MARTIRANO, Bernardino
– Nacque a Cosenza intorno al 1490 da Giovan Battista, di antica nobiltà calabrese, come lo stesso M. ricorda in un libello rimasto manoscritto e intitolato Commentariolum de aliquibus antiquioribus patritiis Consentinis familiis. È ignoto il nome della madre, mentre conosciamo quelli dei fratelli Coriolano, Giovanni Antonio e Girolamo.
Notizie sul padre si ricavano dalla Descrittione di tutta Italia di Leandro Alberti, che delinea una figura di apprezzato poeta: «uomo di rado, et curioso ingegno, che con le sue argute, et ornate rime volgari, a i mortali fa intendere l’altezza, sottilità et delicatezza della sua dottrina». Il giudizio era tanto più autorevole poiché Alberti aveva conosciuto Giovan Battista a Cosenza nel 1526, in occasione di uno dei suoi viaggi lungo la penisola. Alcuni anni dopo, Giovan Battista si trasferì a Napoli, dove fu nominato reggente della Vicaria negli anni 1529 e 1530.

| INFORMAZIONI |
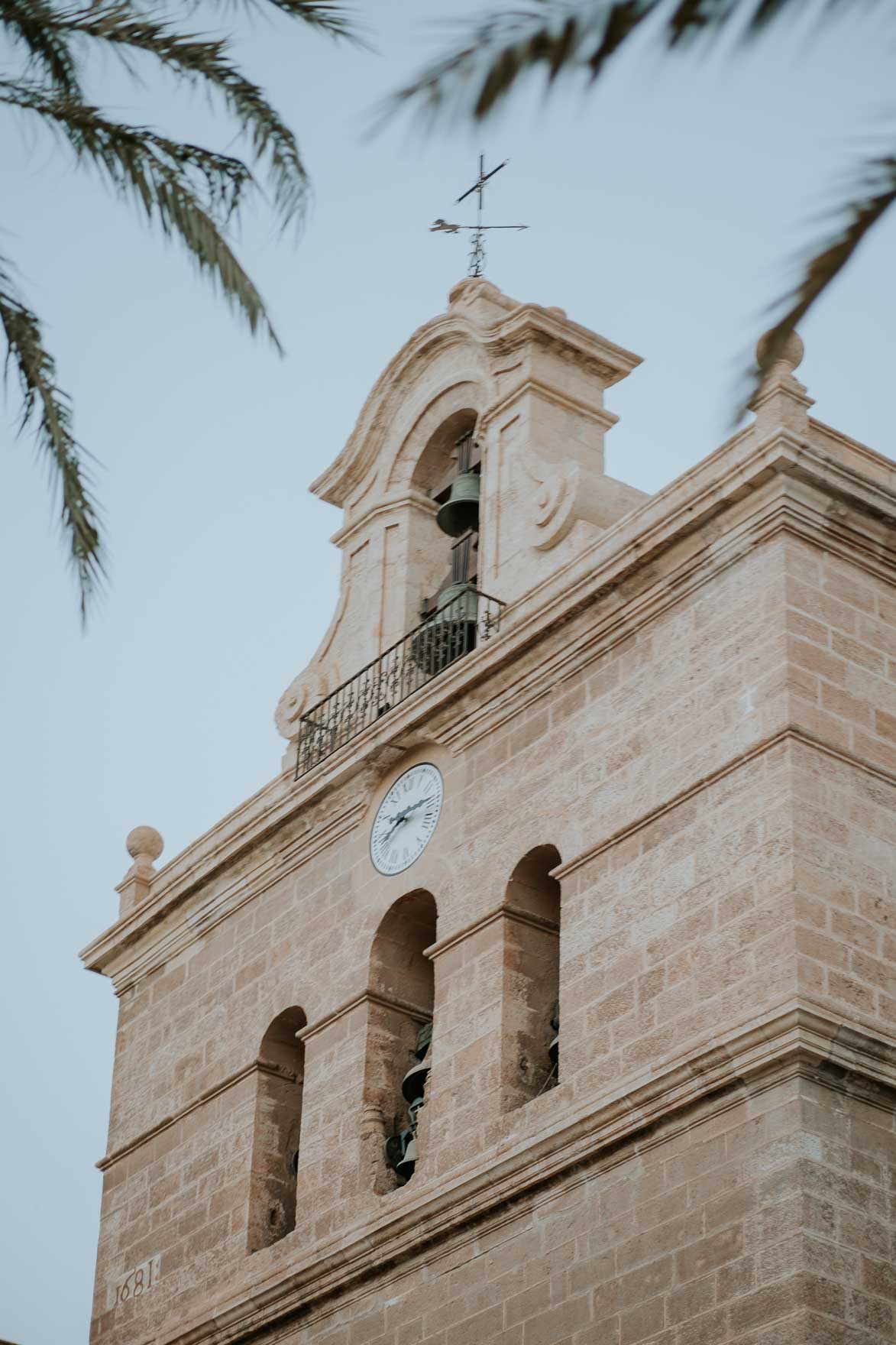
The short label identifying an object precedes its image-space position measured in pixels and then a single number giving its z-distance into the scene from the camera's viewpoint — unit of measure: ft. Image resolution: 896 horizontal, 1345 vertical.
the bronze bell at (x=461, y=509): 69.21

==

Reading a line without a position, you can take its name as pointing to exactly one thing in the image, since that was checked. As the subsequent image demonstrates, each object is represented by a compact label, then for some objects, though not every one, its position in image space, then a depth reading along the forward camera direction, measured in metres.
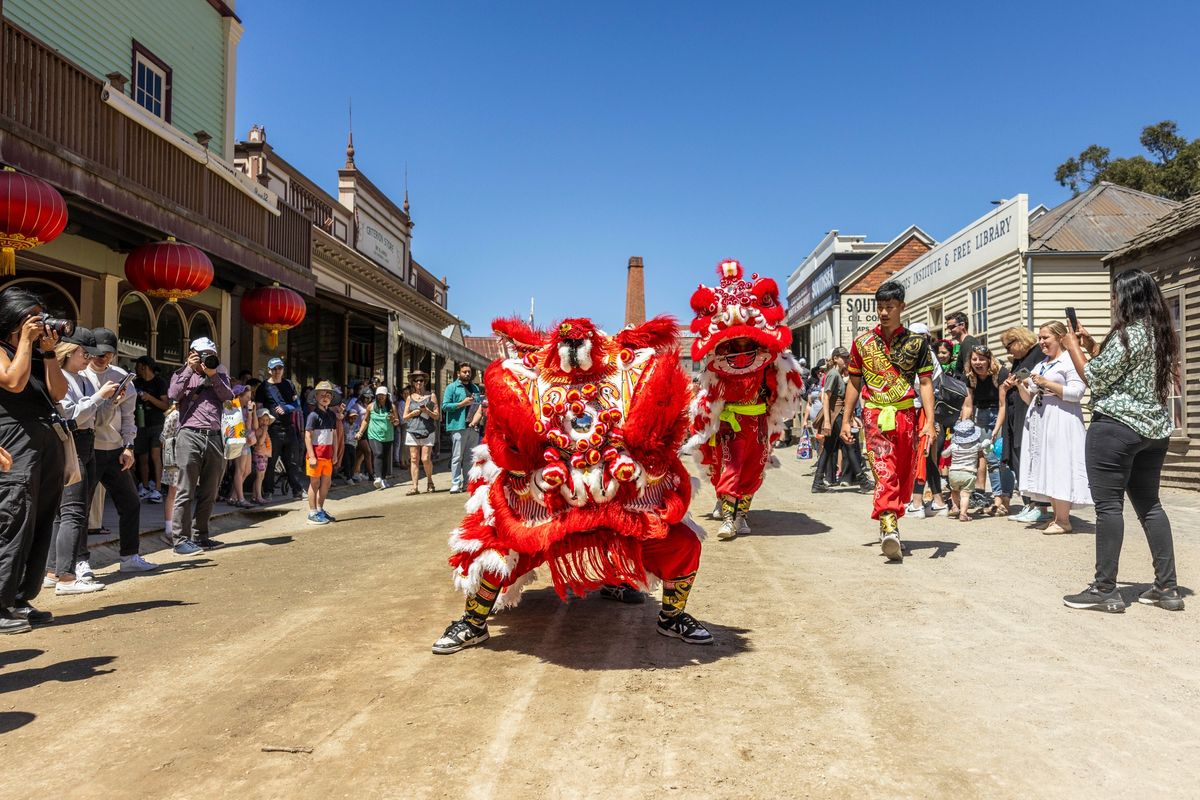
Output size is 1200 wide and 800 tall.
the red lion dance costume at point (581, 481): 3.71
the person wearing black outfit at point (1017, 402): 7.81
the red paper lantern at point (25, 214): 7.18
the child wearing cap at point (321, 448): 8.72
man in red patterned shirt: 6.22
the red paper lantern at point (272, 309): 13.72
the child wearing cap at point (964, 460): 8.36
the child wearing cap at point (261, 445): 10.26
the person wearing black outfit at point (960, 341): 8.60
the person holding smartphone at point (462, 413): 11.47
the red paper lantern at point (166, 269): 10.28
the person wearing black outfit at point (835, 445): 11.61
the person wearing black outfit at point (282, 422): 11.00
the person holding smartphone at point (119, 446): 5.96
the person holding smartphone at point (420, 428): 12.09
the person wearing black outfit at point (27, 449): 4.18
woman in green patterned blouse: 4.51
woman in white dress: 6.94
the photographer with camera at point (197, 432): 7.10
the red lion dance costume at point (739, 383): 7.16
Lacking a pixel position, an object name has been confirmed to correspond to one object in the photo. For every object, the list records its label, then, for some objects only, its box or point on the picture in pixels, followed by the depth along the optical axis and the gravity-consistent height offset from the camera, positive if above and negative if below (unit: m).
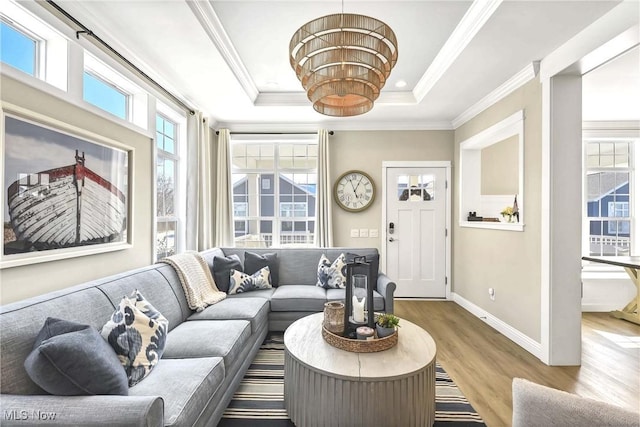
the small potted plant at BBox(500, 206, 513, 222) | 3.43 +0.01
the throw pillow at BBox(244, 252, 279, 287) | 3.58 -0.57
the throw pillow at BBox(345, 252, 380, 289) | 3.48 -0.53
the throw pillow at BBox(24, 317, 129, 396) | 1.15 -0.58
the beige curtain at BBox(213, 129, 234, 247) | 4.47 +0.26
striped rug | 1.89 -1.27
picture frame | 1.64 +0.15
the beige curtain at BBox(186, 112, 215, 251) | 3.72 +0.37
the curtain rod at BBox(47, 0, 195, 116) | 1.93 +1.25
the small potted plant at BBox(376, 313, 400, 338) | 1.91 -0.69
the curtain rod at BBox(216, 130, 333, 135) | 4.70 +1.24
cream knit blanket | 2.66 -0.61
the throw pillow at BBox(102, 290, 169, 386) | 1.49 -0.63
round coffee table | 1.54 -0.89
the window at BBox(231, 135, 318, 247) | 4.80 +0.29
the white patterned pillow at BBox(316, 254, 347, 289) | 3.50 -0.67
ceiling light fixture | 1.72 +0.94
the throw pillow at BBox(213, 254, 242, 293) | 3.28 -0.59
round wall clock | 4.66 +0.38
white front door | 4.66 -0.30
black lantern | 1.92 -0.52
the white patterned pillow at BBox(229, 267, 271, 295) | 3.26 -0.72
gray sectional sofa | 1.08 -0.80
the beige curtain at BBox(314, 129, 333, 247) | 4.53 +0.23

| ISTRUZIONI |
1 – Nel testo su Bernardino Martirano, in quali anni Giovan Battista fu reggente della Vicaria a Napoli?
2 – Ripeti il brano del testo su Bernardino Martirano che comincia con le parole contenenti "MARTIRANO, Bernardino" e termina con "Antonio e Girolamo.".
Le voci non sono necessarie per svolgere il lavoro.

| RISULTATI DELL'ESERCIZIO |
1 – Negli anni 1529 e 1530.

2 –
MARTIRANO, Bernardino
– Nacque a Cosenza intorno al 1490 da Giovan Battista, di antica nobiltà calabrese, come lo stesso M. ricorda in un libello rimasto manoscritto e intitolato Commentariolum de aliquibus antiquioribus patritiis Consentinis familiis. È ignoto il nome della madre, mentre conosciamo quelli dei fratelli Coriolano, Giovanni Antonio e Girolamo.